Please keep the images out and set down the data exactly as given.

→ INFORMATION PROVIDED:

========

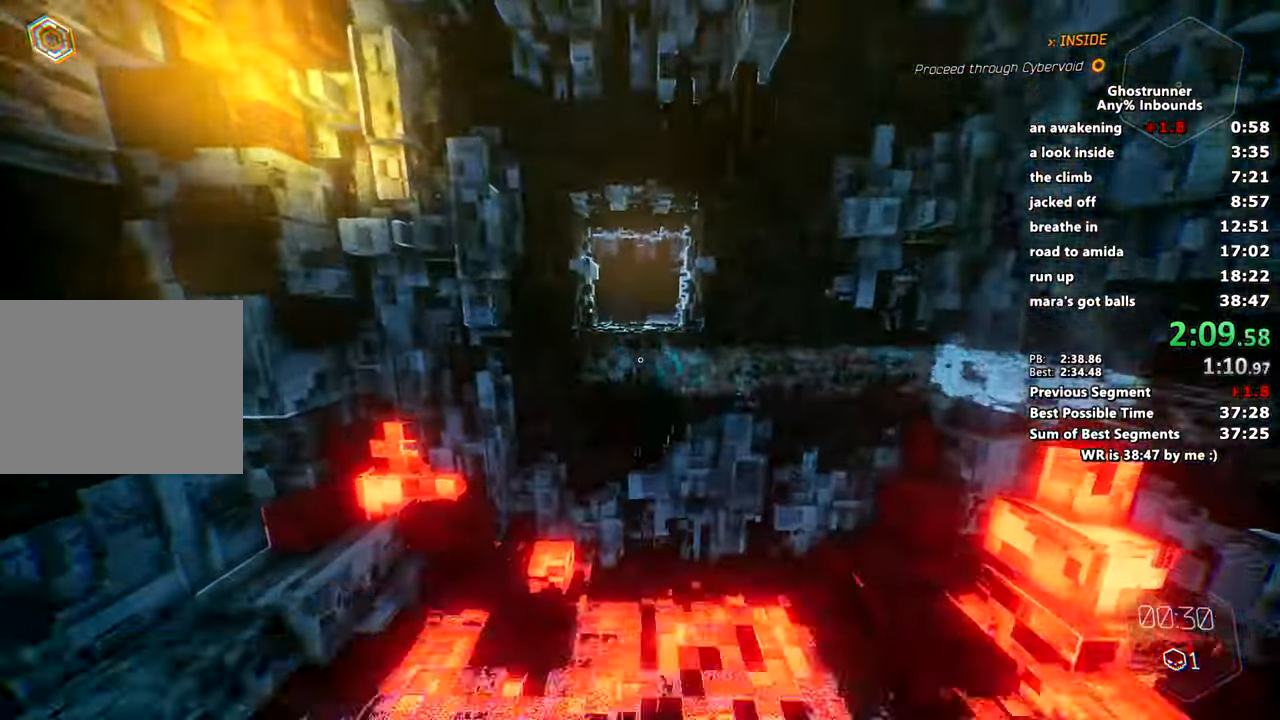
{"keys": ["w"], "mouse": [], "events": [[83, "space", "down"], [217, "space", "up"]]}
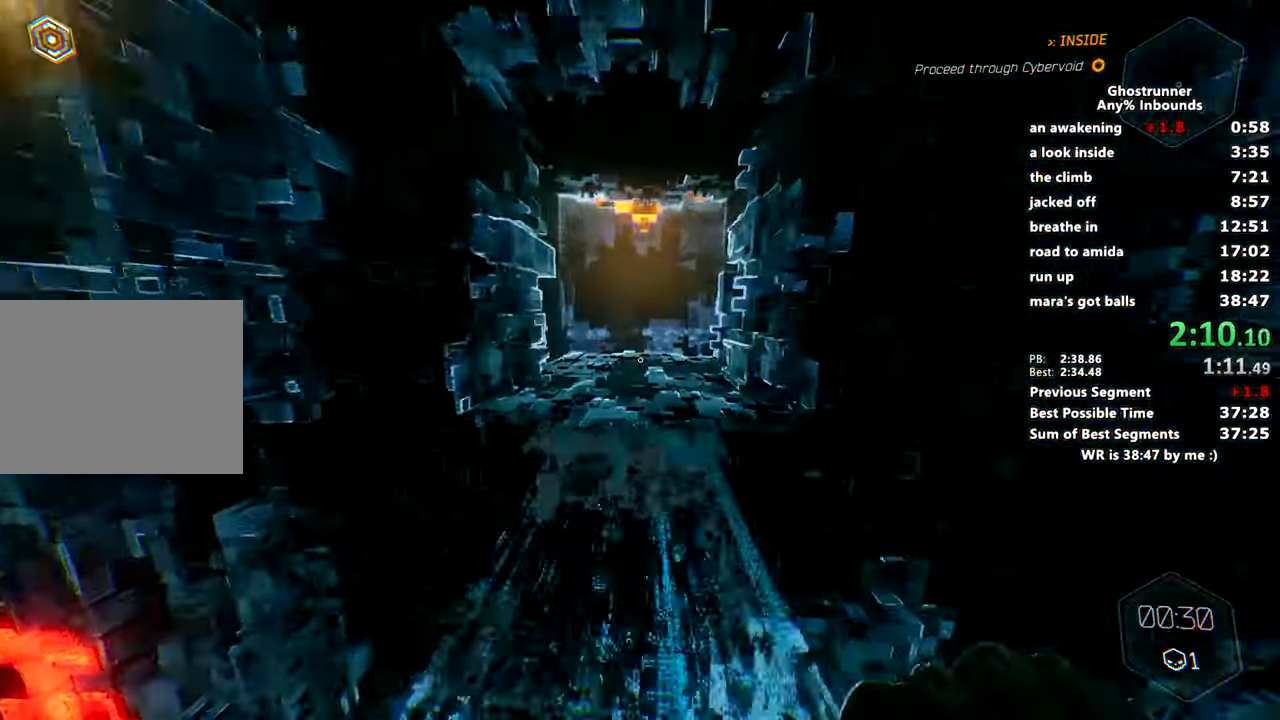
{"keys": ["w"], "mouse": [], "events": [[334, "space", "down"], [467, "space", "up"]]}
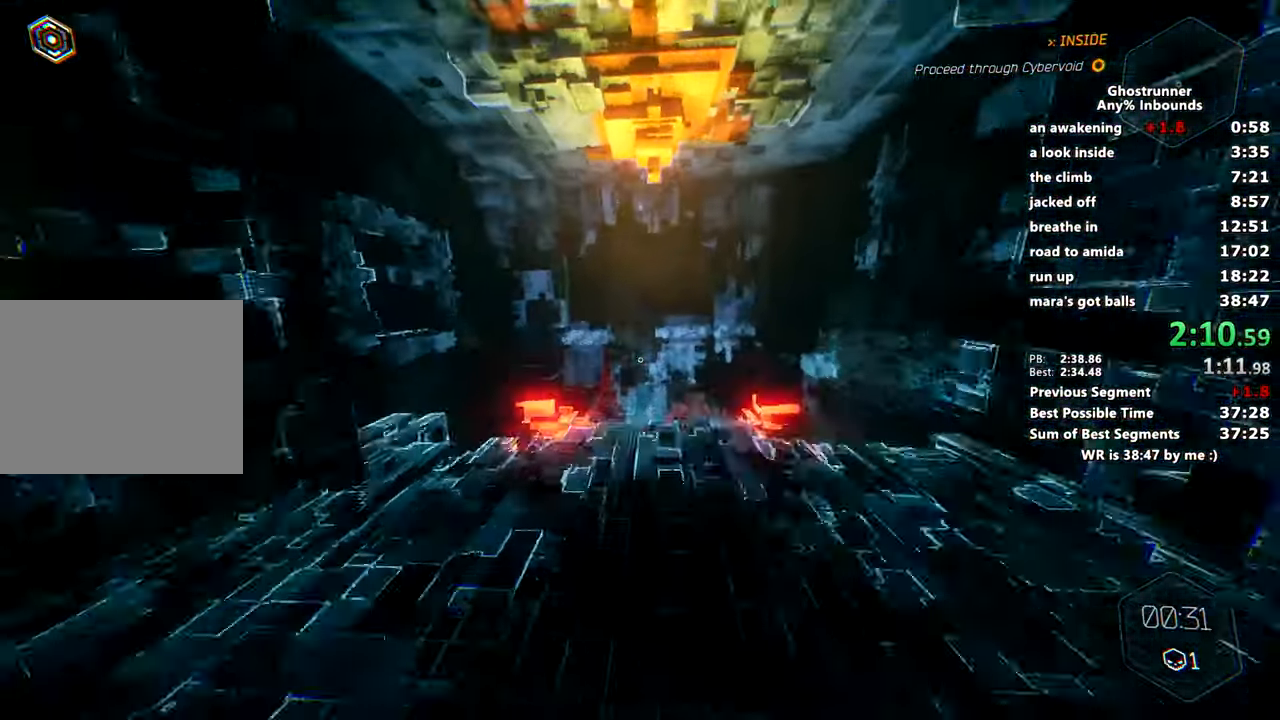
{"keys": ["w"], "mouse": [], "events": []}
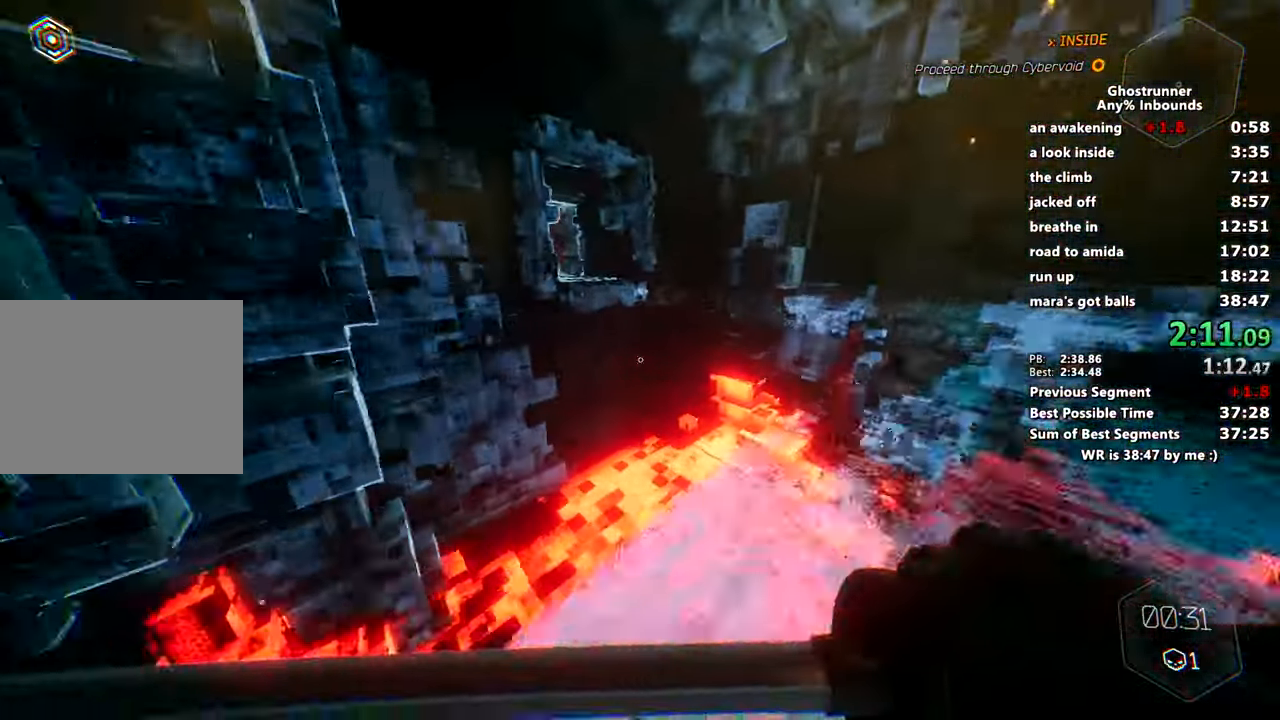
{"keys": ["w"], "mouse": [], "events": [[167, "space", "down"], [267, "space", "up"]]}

========

→ SOLVED EXERCISE:
{"keys": ["w"], "mouse": [], "events": [[83, "space", "down"], [217, "space", "up"]]}
{"keys": ["w"], "mouse": [], "events": [[334, "space", "down"], [467, "space", "up"]]}
{"keys": ["w"], "mouse": [], "events": []}
{"keys": ["w"], "mouse": [], "events": [[167, "space", "down"], [267, "space", "up"]]}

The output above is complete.